• Complete the following:
(a) In the article on the envoy's court award, who had the authority to recall Samson Chemai, according to Justice Nderi's ruling?
(b) Extend the article on the envoy's court award, picking up right after its final sentence.

• Document text:
Economy

Envoy’s Sh57m court award adds to taxpayers’ Moi-era sins burden

kosgei

Former heads of public service Richard Leakey (left) and Sally Kosgei. PHOTOS | FILE

Taxpayers are yet again set to carry a huge court settlement burden arising out of unlawful action by two top civil servants nearly a decade ago that saw a top diplomat lose his job as Kenya’s envoy in the United States.

Samson Chemai, who until October 1999 was Kenya’s representative in Washington, has won a hefty Sh57.1 million compensation for wrongful termination of his contract by the then Foreign Affairs Permanent Secretary, Sally Kosgei, and Richard Leakey, who was Head of Civil Service.

Mr Chemai had moved to court claiming his sacking was not only illegal but also malicious as he was replaced in Washington by Dr Kosgei’s husband, Yusuf Nzibo.

Labour court judge Mathews Nduma Nderi’s order against the Dr Leakey and Dr Kosgei adds to the ever growing list of illegalities committed by high-ranking officials in the Moi administration that have cost taxpayers millions of shillings.

Dr Kosgei recalled Mr Chemai from his Washington posting in October 1999, when the latter had nine months remaining on his tour of duty — a move that caused immediate stop to the payment of his monthly salary and allowances.

Dr Leakey eventually terminated the diplomat’s services in March 2000 through a letter, prompting Mr Chemai to move to court.

No power to recall

Justice Nderi last week ruled that neither Dr Leakey nor Dr Kosgei had the power to recall Mr Chemai as that authority lay, and still does, with the President.

The court also found that the appointment of Mr Nzibo, then Dr Kosgei’s husband, as the new Ambassador to the United States was confirmation that Mr Chemai’s recall was tainted with malice and ill will.

• Record set:
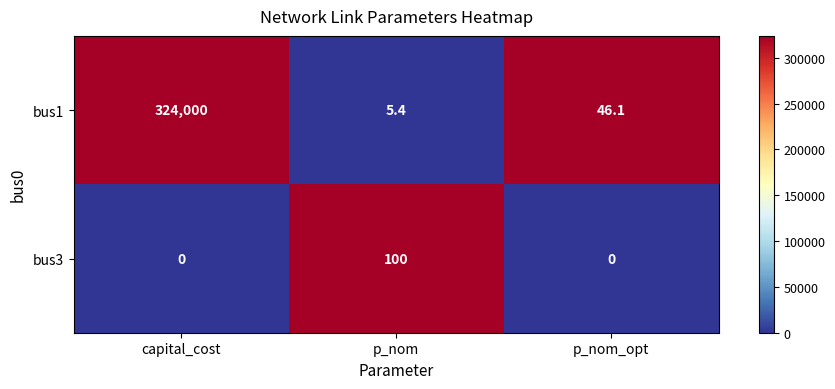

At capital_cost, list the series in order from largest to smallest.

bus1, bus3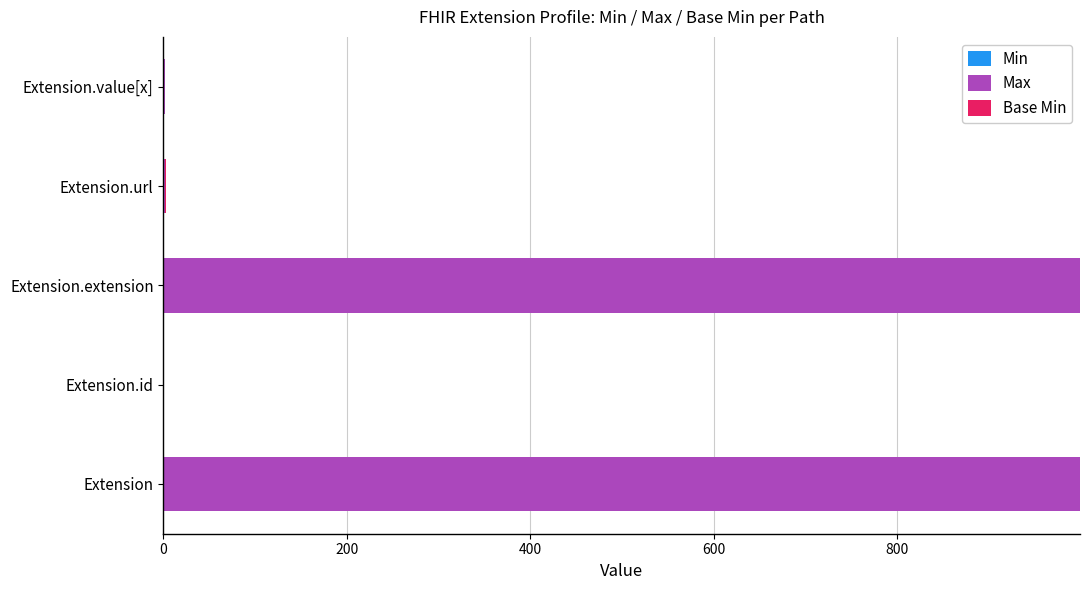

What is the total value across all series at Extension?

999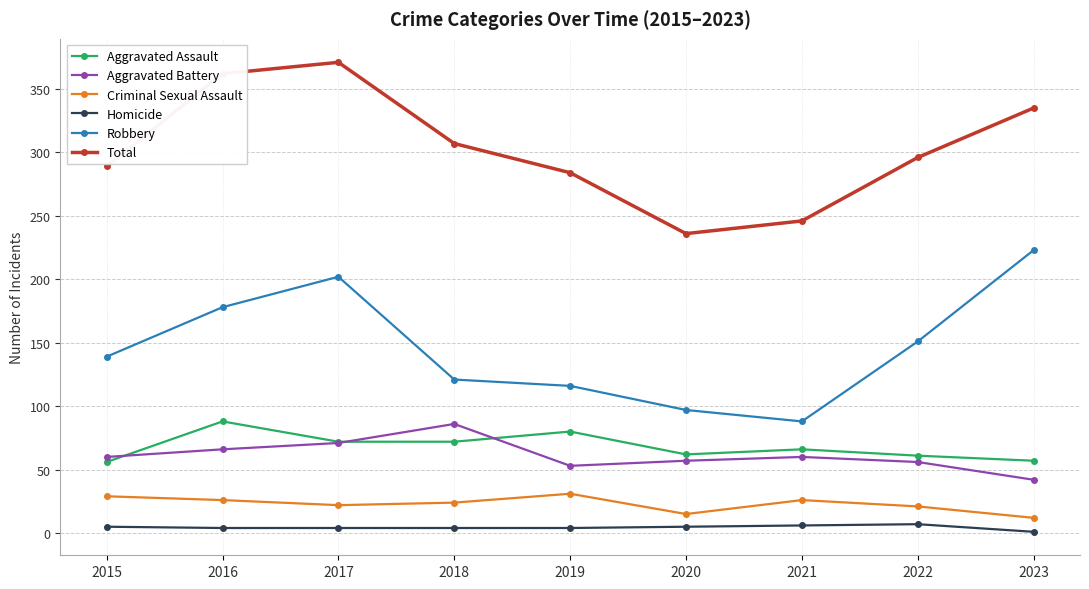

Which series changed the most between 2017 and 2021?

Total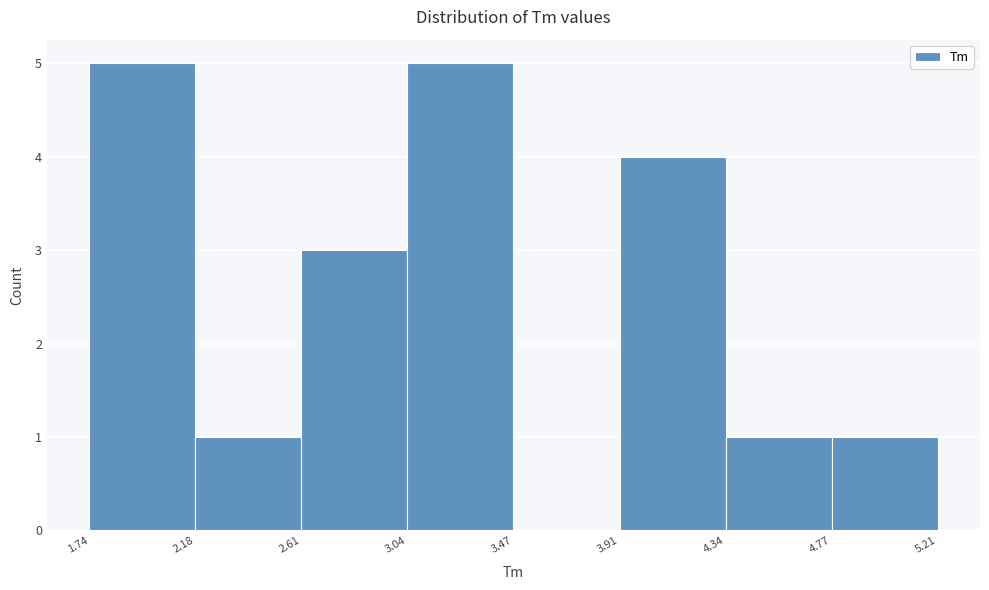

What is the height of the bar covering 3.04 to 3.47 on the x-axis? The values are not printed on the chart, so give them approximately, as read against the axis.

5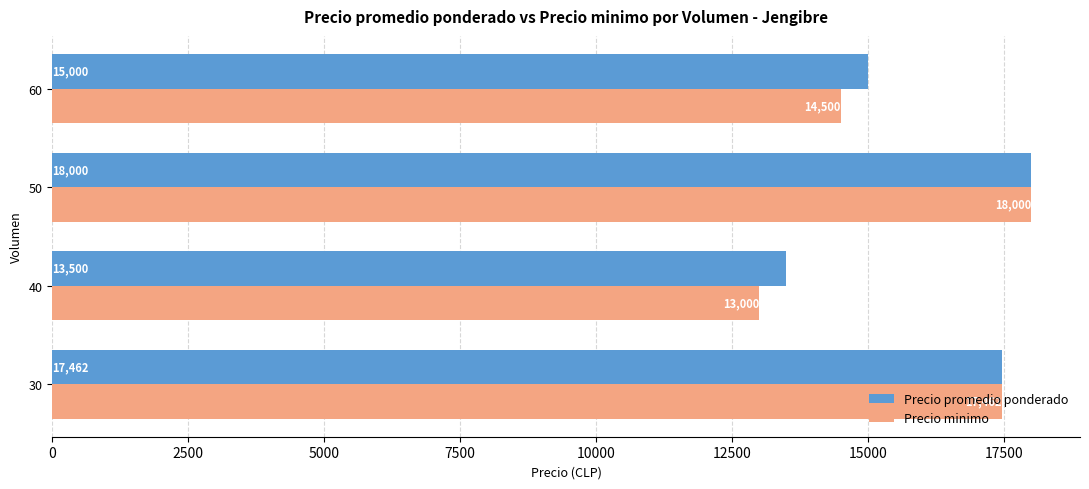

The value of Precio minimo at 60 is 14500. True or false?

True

...

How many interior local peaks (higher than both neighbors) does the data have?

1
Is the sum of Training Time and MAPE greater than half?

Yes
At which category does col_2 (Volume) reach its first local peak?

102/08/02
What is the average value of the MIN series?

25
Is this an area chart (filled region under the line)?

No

• Set of answers:
(a) The President.

(b)
He further took issue with Dr Leakey’s failure to give Mr Chemai time to adequately prepare for his return to Kenya, as his family had also moved to the United States and his children were attending school there.

“The purported termination of Mr Chemai’s presidential appointment as ambassador by Dr Leakey and Dr Kosgei was an ill-motivated conspiracy between the said respondents with the sole motive of filling the resultant vacancy in the office of Ambassador of the Republic of Kenya to the United States of America, the Untied Mexican State and the Republic of Columbia with the husband or former husband of Dr Kosgei,” Justice Nderi held.

Moi era breaches

Mr Chemai’s case joins a long list of other awards to individuals or firms owing to constitutional breaches by high-ranking bureaucrats in former President Daniel arap Moi’s era.

Earlier this year, the family of deceased businessman Afzalkhan Rahimkhan was awarded Sh9.9 billion by a Mombasa court for the grabbing of their 328.5-acre land in Diani by government officials.

Veteran politician and multiparty democracy crusader Kenneth Matiba was in August awarded Sh504 million as compensation for the torture he underwent while under unlawful detention in 1991.

Mr Matiba suffered a stroke while in detention and his vast business empire significantly deteriorated after the incident.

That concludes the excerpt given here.